Enemies, a Love Story: Rapman Rides the Waves of a Street War in Familiar Fashion
Although it’s not quite West Side Story (1961), either in style or substance, the melding of musical interludes, blossoming romance and rival gangs tearing their neighborhoods asunder are also the trademarks of Blue Story, the Southeast London set debut from director/writer/producer Rapman (aka Andrew Onwubolu).
Although its narrative features the universal underpinnings of Shakespearean tragedy (like West Side, it prizes the same adolescent mechanisms as Romeo and Juliet), the well-performed but familiar through line, developed from Rapman’s previous YouTube series, is often a bit too on-the-nose.
Paired with the repetitive musical summarizations from the director himself, each generating a truncated montage of the sequences we’d already witnessed but paired with sing-songy, socially conscious rap, Rapman’s latest doesn’t manage to feel as innovative as any of the film’s likely comparisons.
In Peckham, located in South London, a large British Nigerian community has earned it the nickname of Little Lagos. There, Timmy (Stephen Odubola) has grown up in a single-parent household and has made a tenuous place for himself at school thanks to his best friend Marco (Micheal Ward). Since Timmy is from a different neighborhood, which features its own gangs, such as the one run by Mads (Junior Afolabi Salokun) and Killy (Khali Best), Marco, whose older brother Switcher (Eric Kofi-Abrefa) controls their part of the hood, must often step up to protect his friend. But when Marco is in need of Timmy’s assistance one day while the latter is busy with his new girlfriend, Leah (Karla-Simone Spence), the resulting error ends their previous indivisibility. As their vehemence for one another becomes heated, tragedy will mark both their lives forever.
Blue Story owes a lot to early 90s American cinema, a fruitful period for a variety of Black directors, including John Singleton, Ernest R. Dickerson and, of course, Spike Lee.

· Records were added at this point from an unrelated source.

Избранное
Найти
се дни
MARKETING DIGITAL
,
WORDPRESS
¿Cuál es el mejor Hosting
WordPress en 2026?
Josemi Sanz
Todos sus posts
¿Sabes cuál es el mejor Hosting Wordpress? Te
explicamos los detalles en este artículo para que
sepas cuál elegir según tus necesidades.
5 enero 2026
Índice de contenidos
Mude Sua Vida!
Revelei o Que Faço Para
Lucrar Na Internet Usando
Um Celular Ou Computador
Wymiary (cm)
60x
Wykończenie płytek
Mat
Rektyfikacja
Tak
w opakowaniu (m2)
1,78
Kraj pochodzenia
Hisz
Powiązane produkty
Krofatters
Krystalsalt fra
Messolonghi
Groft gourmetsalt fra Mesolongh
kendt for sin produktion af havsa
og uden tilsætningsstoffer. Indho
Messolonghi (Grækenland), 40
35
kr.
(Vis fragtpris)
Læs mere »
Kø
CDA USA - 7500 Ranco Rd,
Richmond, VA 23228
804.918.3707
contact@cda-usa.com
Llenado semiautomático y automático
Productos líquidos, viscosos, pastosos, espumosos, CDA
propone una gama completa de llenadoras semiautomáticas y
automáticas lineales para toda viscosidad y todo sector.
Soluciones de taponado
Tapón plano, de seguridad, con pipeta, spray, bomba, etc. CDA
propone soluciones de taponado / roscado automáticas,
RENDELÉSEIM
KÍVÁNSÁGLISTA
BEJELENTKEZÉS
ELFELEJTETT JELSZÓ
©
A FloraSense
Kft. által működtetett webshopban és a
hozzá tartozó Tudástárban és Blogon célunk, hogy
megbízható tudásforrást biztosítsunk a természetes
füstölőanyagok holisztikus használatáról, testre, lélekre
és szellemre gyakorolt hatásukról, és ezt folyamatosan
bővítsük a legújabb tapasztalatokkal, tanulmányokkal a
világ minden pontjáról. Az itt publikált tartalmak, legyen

Whereas these portraits of South Central were able to meld specifics of location and culture with universal tenets, Rapman’s rival gangs and sparring characters often feel a bit loosely formulated. Instead, it’s a narrative which depends on certain taken-for-granted human behaviors and then uses them to propel the narrative forward, even if they don’t quite make sense.
The fall out between Timmy and Marco is born of miscommunication, and the impetus for Timmy’s eventual ill-planned vengeance a blind, senseless rage. The reappearances of Rapman and his verses hint at a classic tradition of oratory storytelling, but often feels like a wholly unnecessary attribute, especially considering Blue Story’s narrative is not difficult to follow.
Paired with a new generation’s obsession with recording each and every detail on social media, even to their own detriment, Timmy’s perversely public plan of vengeances makes sense in this milieu—but it robs both him and the narrative of logical and common sense. Would not lying quietly in wait to hunt one’s foe have been more beneficial? But perhaps this is the subtext of Blue Story, accidental or not, as it depicts the public posturing one must assume to survive in these streets—Timmy’s quest for vengeance keeps him tied to his childhood and stuck in a socioeconomic stranglehold. The catch is, the posturing is as much of a trap as the eventual violence leading lives to be cut short by death or prison.